Task directions
Name every person mentioned by name in the mailing list thread on LAM/MPI and dual-NIC networking.

Page excerpt
···
LAM/MPI logo

LAM/MPI General User's Mailing List Archives

  |   Home   |   Download   |   Documentation   |   FAQ   |   all just in this list

From: Ross Heikes (ross_at_[hidden])
Date: 2005-07-06 15:58:15


On Jul 6, 2005, at 7:40 AM, Brian Barrett wrote:

> On Jul 5, 2005, at 12:38 PM, Ross Heikes wrote:
>
>
>> We have a Apple Xserve with 40 nodes. We have made two internal
>> networks on this cluster.
>>
>> Suppose there are two jobs on node 5 in network "A" which communicate
>> with two jobs on say node 8 in network "B".
>>
>> My question is this:
>> is there a lam mpi command that will allow each job on node 5 to
>> communicate SIMULTANEOUSLY with corresponding job on node 8?
>>
>
> I'm not sure I understand your question. Do you want the processes in
> one job to talk to the processes in the other job? Or for the
> processes to be able to communicate within the same job, but at the
> same time? If the first, you want to look at the MPI-2 connect/accept
> dynamic process management. If the second, everything should "just
> work", so you shouldn't have any problems.
>
> Of course, if I misunderstood your question completely, please include
> some more detail.
>
>
> Brian

Hello Brian,

Each node has 2 NIC. The master node has 3 (one to connect to
internet).
The problem is that no job should wait for another job because they
are using the same network. They can use different networks.
For example, if node 5 has a job executing using one NIC (network)
then -- AT SAME TIME -- the other job should communicate
with a node 8 using a different NIC.

The following transcript says that LAM _MPI does not support rpi tcp
module for this solution.

Should we consider using OPEN MPI then?

>>> I have installed LAM 7.1 on dual-NIC computers in a cluster, and I’m
>>> wondering whether I have observed an increase in performance on
>>> version 0.6beta of the HPC challenge benchmarks (see
>>> http://icl.cs.utk.edu/hpcc/software/index.html) that I hoped to see
>>> owing to the availability of extra bandwidth. My test cluster
>>> has two
>>> switches, one for each network, and each node is connected to both
>>> networks. I followed the helpful advice of Tim Mattox (see
>>> http://www.lam-mpi.org/MailArchives/lam/msg05767.php) in using
>>> lamboot
>>> -l as well as setting up the hosts and nsswitch.conf files, but I
>>> didn’t get better benchmarks when using hosts files that listed
>>> two IP
>>> addresses for each node rather than just one IP address per node.
···
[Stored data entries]

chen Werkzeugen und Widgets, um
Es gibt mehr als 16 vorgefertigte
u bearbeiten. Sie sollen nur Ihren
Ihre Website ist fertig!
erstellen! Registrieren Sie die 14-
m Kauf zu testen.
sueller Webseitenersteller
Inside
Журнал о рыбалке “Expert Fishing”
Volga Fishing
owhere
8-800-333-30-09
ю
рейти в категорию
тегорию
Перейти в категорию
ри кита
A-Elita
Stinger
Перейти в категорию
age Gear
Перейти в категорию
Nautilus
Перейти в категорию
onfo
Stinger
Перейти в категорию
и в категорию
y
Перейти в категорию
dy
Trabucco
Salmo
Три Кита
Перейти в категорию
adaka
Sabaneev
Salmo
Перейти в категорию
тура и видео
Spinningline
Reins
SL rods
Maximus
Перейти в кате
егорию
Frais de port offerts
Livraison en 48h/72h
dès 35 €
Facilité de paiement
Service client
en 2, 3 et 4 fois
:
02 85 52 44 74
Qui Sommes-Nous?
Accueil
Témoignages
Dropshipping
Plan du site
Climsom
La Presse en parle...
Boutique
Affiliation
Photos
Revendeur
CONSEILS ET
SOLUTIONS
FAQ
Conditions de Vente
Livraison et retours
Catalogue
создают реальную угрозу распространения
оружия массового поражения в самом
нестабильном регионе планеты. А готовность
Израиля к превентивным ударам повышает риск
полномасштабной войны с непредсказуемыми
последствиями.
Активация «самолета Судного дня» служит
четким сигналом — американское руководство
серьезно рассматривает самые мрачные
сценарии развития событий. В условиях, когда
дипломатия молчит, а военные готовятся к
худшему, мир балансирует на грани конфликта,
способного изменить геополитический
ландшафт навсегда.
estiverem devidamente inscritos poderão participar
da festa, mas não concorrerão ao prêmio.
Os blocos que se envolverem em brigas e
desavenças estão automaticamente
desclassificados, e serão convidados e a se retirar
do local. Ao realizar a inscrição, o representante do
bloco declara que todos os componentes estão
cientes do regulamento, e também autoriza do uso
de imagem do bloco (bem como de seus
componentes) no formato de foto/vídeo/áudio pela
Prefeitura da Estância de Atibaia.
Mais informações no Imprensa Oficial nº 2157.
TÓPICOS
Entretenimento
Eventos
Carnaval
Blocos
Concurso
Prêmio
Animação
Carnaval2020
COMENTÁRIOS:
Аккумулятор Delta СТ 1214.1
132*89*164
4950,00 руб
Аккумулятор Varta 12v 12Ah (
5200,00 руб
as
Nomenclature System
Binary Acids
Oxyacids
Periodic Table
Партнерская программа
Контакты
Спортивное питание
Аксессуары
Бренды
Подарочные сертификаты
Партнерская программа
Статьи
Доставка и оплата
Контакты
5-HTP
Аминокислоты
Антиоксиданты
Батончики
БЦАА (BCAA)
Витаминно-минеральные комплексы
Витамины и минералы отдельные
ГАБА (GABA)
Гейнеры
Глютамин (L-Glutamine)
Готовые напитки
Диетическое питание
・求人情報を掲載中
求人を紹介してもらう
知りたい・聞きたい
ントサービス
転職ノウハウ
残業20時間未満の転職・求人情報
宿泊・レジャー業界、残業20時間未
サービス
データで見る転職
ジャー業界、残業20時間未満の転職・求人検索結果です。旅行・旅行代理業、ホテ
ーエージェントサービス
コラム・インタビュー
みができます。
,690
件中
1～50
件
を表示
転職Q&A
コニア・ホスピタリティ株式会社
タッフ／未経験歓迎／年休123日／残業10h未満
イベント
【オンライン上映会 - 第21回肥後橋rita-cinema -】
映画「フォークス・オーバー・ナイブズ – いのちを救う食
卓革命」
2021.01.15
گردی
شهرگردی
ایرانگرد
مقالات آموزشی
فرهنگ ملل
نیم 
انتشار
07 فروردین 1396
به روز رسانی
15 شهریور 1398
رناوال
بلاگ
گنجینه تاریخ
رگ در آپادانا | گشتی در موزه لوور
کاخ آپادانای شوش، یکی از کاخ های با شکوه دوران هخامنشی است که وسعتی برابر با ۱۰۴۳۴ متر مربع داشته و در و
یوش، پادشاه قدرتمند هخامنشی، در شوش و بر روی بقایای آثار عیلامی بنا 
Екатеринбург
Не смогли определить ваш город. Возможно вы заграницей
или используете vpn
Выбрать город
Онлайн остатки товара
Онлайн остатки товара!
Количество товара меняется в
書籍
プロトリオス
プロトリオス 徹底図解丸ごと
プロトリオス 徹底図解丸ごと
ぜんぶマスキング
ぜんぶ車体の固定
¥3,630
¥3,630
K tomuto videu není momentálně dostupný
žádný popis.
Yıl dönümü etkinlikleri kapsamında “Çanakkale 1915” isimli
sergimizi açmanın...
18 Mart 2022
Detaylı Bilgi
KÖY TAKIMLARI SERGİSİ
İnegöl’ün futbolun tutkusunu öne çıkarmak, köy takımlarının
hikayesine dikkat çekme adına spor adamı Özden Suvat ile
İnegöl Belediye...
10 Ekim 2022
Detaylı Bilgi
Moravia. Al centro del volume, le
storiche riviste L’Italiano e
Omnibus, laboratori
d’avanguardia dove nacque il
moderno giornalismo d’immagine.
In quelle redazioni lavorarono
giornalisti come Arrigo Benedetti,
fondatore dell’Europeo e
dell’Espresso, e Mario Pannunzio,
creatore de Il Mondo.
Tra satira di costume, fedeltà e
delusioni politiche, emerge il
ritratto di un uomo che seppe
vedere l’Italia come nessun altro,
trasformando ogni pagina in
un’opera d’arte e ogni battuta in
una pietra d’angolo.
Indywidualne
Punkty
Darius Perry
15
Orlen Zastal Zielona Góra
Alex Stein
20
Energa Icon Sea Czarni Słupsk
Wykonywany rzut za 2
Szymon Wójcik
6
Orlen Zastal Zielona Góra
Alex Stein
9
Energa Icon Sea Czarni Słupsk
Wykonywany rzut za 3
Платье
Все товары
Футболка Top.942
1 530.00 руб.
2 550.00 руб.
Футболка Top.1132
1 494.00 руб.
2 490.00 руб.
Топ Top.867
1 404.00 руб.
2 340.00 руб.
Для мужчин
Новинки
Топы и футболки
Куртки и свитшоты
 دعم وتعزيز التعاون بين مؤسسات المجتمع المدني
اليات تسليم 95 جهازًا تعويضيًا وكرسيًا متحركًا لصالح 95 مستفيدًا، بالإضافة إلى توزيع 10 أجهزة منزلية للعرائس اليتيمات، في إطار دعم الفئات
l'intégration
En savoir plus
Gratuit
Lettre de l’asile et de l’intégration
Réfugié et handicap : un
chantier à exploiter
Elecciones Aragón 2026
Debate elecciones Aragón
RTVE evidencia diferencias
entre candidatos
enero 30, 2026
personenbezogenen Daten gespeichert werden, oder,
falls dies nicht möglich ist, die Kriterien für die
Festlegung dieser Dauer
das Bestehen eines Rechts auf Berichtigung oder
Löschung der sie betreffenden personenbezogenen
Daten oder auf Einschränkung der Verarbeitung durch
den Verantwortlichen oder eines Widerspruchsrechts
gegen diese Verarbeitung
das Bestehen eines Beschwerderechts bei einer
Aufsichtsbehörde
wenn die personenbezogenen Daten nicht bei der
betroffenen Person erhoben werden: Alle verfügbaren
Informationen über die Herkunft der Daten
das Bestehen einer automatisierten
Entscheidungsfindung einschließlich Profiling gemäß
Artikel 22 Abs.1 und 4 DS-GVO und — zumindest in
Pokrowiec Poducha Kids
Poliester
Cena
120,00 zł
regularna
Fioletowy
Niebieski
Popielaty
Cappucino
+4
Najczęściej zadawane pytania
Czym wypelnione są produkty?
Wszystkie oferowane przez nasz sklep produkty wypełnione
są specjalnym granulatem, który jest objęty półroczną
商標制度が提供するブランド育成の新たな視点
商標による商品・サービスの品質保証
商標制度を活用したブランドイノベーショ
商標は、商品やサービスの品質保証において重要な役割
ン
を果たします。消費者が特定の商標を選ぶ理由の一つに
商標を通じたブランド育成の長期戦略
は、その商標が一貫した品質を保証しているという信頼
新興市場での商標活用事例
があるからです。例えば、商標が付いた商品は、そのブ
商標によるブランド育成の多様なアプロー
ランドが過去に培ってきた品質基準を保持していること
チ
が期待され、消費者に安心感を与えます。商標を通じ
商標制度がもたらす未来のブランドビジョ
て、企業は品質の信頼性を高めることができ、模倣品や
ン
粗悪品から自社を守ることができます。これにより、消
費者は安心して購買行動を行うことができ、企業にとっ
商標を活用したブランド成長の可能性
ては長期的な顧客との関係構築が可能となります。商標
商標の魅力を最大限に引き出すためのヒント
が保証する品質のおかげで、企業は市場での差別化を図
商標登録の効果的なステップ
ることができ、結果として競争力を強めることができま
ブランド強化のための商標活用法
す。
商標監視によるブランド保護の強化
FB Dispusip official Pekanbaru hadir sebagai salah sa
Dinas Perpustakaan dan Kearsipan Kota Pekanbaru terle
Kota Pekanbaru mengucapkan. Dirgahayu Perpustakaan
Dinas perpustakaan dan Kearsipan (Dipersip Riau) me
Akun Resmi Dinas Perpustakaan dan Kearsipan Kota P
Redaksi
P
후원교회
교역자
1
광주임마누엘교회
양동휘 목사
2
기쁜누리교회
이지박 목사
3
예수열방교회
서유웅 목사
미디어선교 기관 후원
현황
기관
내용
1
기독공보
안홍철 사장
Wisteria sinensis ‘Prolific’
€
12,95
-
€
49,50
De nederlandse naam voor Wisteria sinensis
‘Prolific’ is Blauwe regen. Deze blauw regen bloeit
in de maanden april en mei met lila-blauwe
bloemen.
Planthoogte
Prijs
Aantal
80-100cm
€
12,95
···
Answer to the problem
Ross Heikes, Brian Barrett, Tim Mattox